PROBLEM STATEMENT -
Gather all lines with "wrist" from the records.

SUPPLIED ENTRIES -
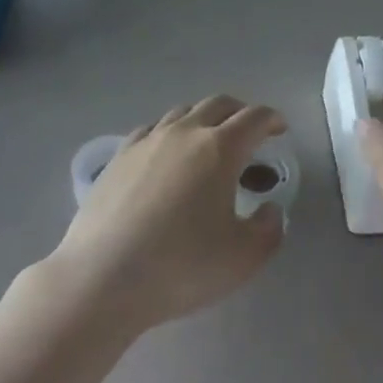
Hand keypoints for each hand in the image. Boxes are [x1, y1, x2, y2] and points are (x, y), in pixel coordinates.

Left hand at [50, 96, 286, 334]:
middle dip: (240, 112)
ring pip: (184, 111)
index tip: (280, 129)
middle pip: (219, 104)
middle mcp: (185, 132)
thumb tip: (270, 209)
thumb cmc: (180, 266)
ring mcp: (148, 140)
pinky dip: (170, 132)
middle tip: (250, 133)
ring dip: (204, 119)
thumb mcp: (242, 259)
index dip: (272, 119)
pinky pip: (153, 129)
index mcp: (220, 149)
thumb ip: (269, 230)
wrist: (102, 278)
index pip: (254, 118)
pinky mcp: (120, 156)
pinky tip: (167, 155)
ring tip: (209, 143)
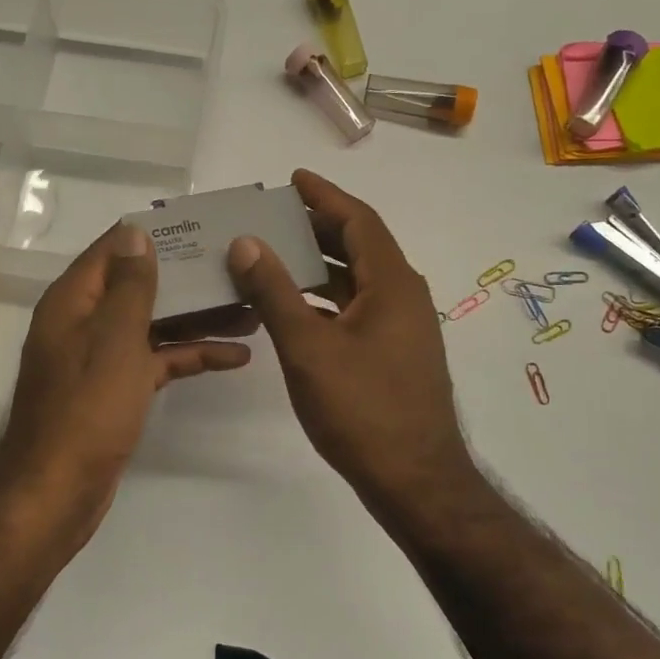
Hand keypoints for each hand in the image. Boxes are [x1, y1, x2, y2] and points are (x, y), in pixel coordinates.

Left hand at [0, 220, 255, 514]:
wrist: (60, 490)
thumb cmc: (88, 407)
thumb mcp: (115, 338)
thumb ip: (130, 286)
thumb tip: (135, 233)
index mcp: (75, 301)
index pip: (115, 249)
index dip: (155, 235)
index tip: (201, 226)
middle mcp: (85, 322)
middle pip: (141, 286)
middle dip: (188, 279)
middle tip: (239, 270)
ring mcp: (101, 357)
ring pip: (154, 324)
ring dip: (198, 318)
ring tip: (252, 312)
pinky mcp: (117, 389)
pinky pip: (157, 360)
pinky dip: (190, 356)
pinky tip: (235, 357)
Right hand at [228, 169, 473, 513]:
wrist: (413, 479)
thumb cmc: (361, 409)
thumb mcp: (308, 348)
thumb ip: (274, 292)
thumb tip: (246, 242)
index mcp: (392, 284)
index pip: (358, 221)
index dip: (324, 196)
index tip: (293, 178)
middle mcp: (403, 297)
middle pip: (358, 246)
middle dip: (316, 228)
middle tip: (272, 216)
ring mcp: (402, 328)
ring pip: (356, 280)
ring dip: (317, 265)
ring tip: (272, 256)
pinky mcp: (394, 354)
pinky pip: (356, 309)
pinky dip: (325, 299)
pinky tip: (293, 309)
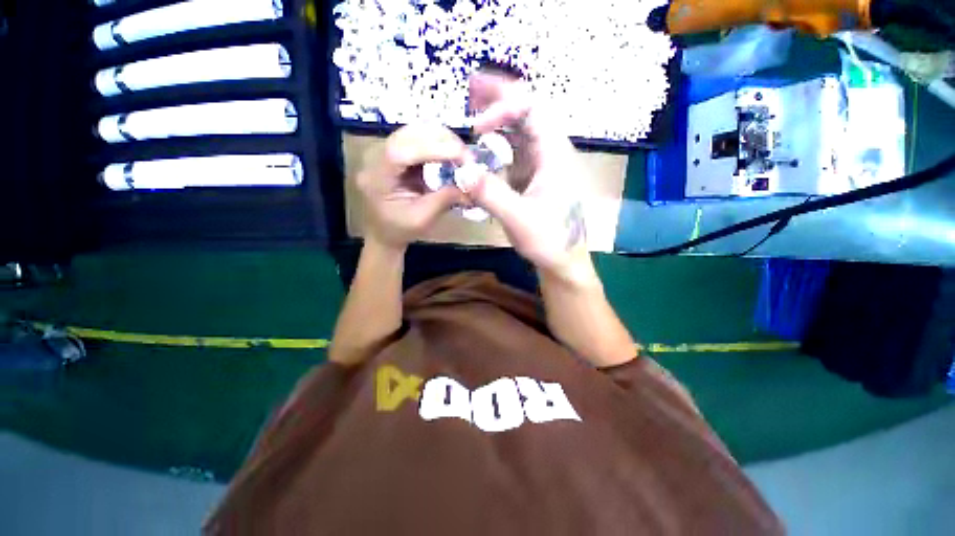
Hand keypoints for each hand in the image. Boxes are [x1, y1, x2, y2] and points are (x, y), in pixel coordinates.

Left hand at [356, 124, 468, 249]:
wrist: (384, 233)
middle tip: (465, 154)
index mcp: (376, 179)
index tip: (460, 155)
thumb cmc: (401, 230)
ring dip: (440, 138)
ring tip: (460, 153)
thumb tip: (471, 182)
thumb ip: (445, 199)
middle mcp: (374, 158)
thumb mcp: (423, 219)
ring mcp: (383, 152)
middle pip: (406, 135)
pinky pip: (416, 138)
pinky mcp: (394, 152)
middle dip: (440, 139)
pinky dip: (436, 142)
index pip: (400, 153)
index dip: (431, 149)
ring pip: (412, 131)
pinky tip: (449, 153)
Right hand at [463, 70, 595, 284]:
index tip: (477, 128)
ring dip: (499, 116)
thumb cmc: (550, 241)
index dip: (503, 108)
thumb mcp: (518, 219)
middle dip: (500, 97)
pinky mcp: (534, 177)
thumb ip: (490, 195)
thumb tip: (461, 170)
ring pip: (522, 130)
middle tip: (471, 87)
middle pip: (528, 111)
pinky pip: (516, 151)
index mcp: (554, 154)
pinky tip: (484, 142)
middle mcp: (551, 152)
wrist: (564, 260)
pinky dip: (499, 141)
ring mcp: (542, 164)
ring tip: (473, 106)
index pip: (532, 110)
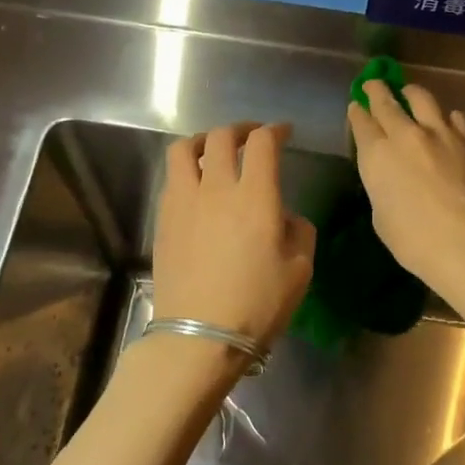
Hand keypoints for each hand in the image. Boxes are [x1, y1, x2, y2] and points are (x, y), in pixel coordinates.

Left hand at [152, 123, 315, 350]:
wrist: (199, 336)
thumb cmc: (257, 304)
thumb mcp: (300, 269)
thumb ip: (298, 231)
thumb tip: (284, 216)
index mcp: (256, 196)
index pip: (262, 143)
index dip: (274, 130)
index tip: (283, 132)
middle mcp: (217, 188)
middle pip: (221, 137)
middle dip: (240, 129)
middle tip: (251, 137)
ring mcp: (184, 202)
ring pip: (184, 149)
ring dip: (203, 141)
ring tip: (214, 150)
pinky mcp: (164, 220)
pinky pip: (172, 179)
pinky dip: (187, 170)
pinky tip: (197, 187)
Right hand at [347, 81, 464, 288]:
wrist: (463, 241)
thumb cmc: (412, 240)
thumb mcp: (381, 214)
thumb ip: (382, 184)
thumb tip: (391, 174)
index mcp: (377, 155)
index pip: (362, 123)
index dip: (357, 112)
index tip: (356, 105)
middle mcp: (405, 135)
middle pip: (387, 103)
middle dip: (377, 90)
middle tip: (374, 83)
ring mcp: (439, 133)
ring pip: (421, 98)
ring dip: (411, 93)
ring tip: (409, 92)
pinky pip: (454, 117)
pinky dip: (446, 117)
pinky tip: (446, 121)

SOLUTION FOR THIS PROBLEM -
wrist: (102, 278)
wrist: (60, 490)
wrist: (413, 479)
wrist: (384, 233)
wrist: (564, 260)
wrist: (199, 336)
wrist: (463, 241)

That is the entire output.